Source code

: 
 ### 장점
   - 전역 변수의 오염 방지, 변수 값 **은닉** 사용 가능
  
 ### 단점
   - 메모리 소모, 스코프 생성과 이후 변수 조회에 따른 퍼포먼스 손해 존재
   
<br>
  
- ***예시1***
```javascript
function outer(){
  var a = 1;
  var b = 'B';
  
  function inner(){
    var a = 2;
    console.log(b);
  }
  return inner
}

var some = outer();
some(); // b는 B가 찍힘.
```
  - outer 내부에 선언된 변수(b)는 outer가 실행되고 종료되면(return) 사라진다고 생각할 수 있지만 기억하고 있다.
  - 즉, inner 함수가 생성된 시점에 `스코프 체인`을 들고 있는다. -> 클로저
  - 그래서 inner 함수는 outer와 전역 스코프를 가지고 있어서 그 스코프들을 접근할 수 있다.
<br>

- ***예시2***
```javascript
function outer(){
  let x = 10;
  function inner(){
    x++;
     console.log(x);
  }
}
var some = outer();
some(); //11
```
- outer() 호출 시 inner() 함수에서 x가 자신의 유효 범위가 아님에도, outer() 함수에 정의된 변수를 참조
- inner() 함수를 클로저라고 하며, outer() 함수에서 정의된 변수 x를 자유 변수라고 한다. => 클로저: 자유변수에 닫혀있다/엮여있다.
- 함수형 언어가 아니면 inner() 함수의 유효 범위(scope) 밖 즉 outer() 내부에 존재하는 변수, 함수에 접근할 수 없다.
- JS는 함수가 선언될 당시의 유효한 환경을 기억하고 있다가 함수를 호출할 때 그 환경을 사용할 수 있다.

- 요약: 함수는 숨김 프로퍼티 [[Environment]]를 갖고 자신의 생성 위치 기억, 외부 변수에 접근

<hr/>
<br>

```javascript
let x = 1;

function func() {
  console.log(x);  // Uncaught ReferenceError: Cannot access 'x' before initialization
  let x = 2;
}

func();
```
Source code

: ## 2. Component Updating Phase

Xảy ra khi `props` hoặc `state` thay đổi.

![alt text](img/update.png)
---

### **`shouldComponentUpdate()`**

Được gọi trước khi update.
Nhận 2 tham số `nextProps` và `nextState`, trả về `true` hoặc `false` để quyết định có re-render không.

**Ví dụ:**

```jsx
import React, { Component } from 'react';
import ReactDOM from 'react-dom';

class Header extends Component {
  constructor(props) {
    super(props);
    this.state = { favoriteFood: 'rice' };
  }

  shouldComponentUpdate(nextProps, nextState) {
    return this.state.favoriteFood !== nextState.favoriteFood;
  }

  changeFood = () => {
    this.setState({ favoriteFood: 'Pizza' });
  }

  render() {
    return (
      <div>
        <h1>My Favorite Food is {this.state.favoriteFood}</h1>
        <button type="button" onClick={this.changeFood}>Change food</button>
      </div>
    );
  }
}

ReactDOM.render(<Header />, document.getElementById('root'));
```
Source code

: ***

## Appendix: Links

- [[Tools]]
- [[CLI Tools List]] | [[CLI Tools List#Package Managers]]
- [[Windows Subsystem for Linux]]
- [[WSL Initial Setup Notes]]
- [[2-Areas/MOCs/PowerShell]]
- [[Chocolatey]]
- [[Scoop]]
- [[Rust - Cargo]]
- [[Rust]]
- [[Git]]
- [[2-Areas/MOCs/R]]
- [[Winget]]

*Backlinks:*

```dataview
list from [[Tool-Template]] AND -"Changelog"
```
::::::::
# ASSIGNMENT:
For the word "render", say how many lines of the records above contain it. Reply with the number alone.

# FINISHED TASK:
3